Sepi Abis! Penjualan Rumah Makin Lambat

Suku bunga yang dinilai tinggi memang jadi penghambat naiknya permintaan. Maklum KPR masih menjadi sumber utama pembiayaan konsumen membeli properti residensial. Pada periode Juli-September lalu, sebanyak 76% responden menggunakan kredit jenis ini untuk membeli rumah.
Sepinya minat beli konsumen juga terlihat dari perlambatan penyaluran kredit KPR oleh perbankan. Pada kuartal ketiga penyaluran KPR oleh perbankan tumbuh minimalis hanya 2,05% (yoy). Itupun melambat dari kuartal kedua yang tumbuh 3,5% (yoy).

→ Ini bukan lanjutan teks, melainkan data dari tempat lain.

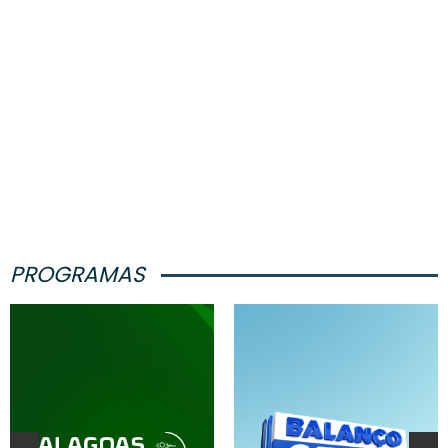
PROGRAMAS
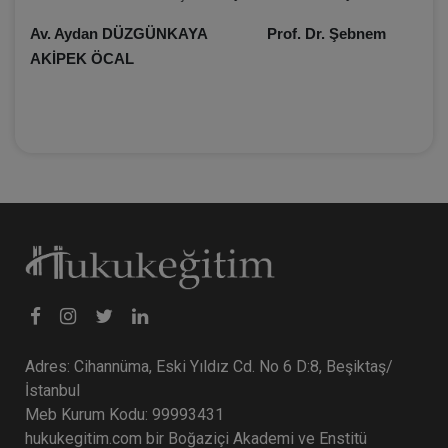
Av. Aydan DÜZGÜNKAYA
Prof. Dr. Şebnem
AKİPEK ÖCAL
Adres: Cihannüma, Eski Yıldız Cd. No 6 D:8, Beşiktaş/
İstanbul
Meb Kurum Kodu: 99993431
hukukegitim.com bir Boğaziçi Akademi ve Enstitü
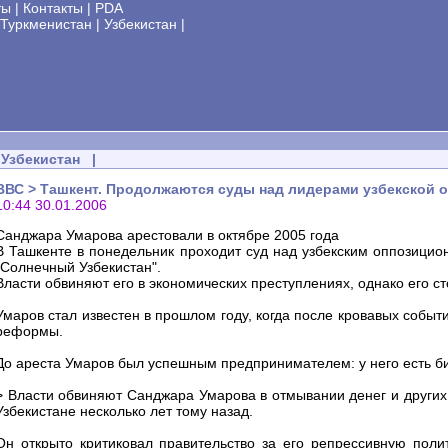
ты
|
Контакты
|
PDA
Туркменистан
|
Узбекистан
|
Узбекистан
|
ВВС > Ташкент. Продолжаются суды над лидерами узбекской 
10:44 30.01.2006
Санджара Умарова арестовали в октябре 2005 года
В Ташкенте в понедельник проходит суд над узбекским оппозиц
"Солнечный Узбекистан".
Власти обвиняют его в экономических преступлениях, однако его 
Умаров стал известен в прошлом году, когда после кровавых собы
реформы.
До ареста Умаров был успешным предпринимателем: у него есть би
> Власти обвиняют Санджара Умарова в отмывании денег и других 
Узбекистане несколько лет тому назад.
Он открыто критиковал правительство за его репрессивную полит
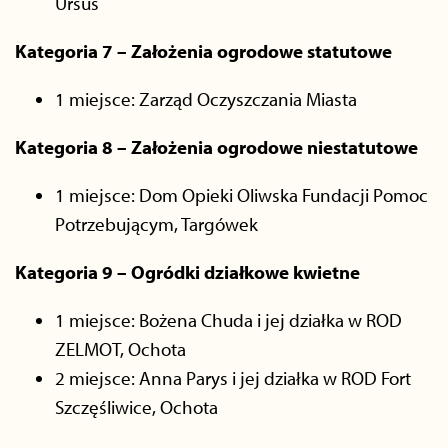
Ursus
Kategoria 7 – Założenia ogrodowe statutowe
1 miejsce: Zarząd Oczyszczania Miasta
Kategoria 8 – Założenia ogrodowe niestatutowe
1 miejsce: Dom Opieki Oliwska Fundacji Pomoc
Potrzebującym, Targówek
Kategoria 9 – Ogródki działkowe kwietne
1 miejsce: Bożena Chuda i jej działka w ROD
ZELMOT, Ochota
2 miejsce: Anna Parys i jej działka w ROD Fort
Szczęśliwice, Ochota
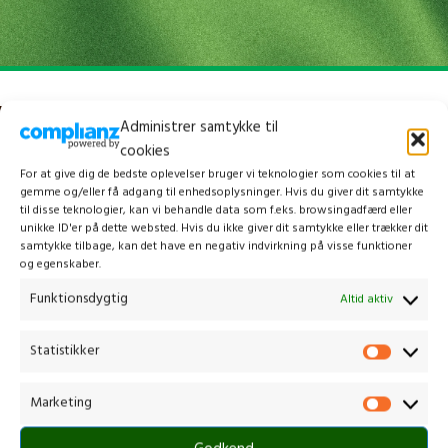
Administrer samtykke til
cookies
For at give dig de bedste oplevelser bruger vi teknologier som cookies til at
gemme og/eller få adgang til enhedsoplysninger. Hvis du giver dit samtykke
til disse teknologier, kan vi behandle data som f.eks. browsingadfærd eller
unikke ID'er på dette websted. Hvis du ikke giver dit samtykke eller trækker dit
samtykke tilbage, kan det have en negativ indvirkning på visse funktioner
og egenskaber.
Funktionsdygtig
Altid aktiv
Kontakt os
Statistikker
Marketing
Gammelmark 1, 6630 Rødding
+45 7484 5090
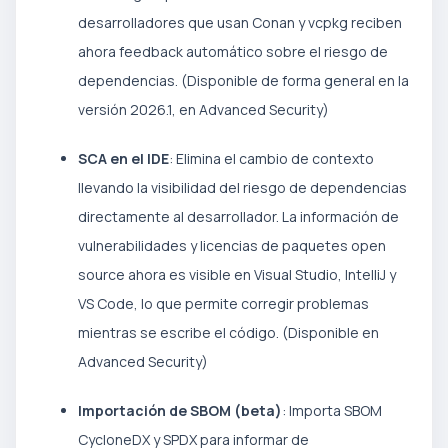
desarrolladores que usan Conan y vcpkg reciben
ahora feedback automático sobre el riesgo de
dependencias. (Disponible de forma general en la
versión 2026.1, en Advanced Security)
SCA en el IDE
: Elimina el cambio de contexto
llevando la visibilidad del riesgo de dependencias
directamente al desarrollador. La información de
vulnerabilidades y licencias de paquetes open
source ahora es visible en Visual Studio, IntelliJ y
VS Code, lo que permite corregir problemas
mientras se escribe el código. (Disponible en
Advanced Security)
Importación de SBOM (beta)
: Importa SBOM
CycloneDX y SPDX para informar de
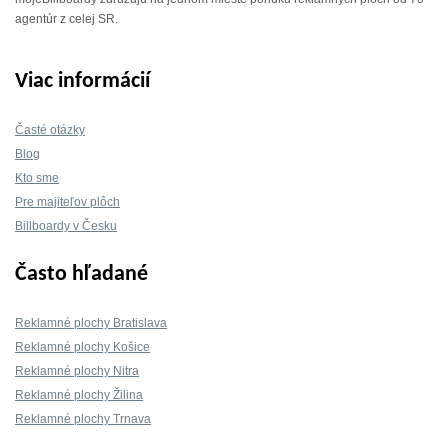
agentúr z celej SR.
Viac informácií
Časté otázky
Blog
Kto sme
Pre majiteľov plôch
Billboardy v Česku
Často hľadané
Reklamné plochy Bratislava
Reklamné plochy Košice
Reklamné plochy Nitra
Reklamné plochy Žilina
Reklamné plochy Trnava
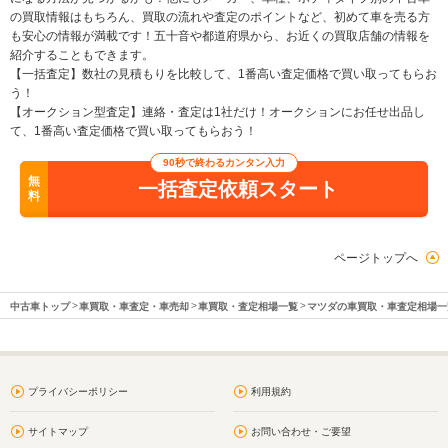
の買取情報はもちろん、買取の流れや査定のポイントなど、初めて車を売る方
も安心の情報が満載です！五十音や都道府県から、お近くの買取店舗の情報を
紹介することもできます。
【一括査定】数社の見積もりを比較して、1番高い査定価格で買い取ってもらお
う！
【オークション型査定】連絡・査定は1社だけ！オークションにお任せ出品し
て、1番高い査定価格で買い取ってもらおう！
90秒で終わるカンタン入力
無
一括査定依頼スタート
料
ページトップへ
中古車トップ
車買取・車査定・車売却
車買取・査定相場一覧
マツダの車買取・車査定相場一
プライバシーポリシー
利用規約
サイトマップ
お問い合わせ・ご要望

Apabila ditinjau secara kuartalan pertumbuhan penyaluran kredit KPR pada kuartal III tercatat tumbuh minimalis juga sebesar 0,62% (qoq). Namun lebih baik ketimbang pada kuartal kedua yang justru mengalami kontraksi sebesar 0,11% (qoq).
Tidak ingin terus-terusan mengalami perlambatan, pemerintah pun turun tangan.
Menteri Keuangan Sri Mulyani akhirnya memberikan injeksi likuiditas ke perbankan Himbara terutama kepada PT Bank Tabungan Negara Tbk (BBTN) senilai Rp 35 triliun yang memiliki core business di sektor perumahan agar bisa lebih agresif dalam menyalurkan kredit.
Selain persoalan suku bunga, masih ada beberapa faktor lain yang mengganjal peningkatan permintaan rumah. Faktor-faktor tersebut adalah masih tingginya proporsi uang muka dalam pengajuan KPR, masalah perizinan dan birokrasi hingga harga material bangunan yang mengalami kenaikan.
Well, jika melihat faktor-faktor di atas setidaknya pertumbuhan penjualan rumah bakal terdongkrak bila mobilitas masyarakat semakin membaik seiring dengan meredanya Covid-19 dan juga penurunan lebih lanjut suku bunga KPR yang selalu jadi alasan yang mempengaruhi demand properti nasional.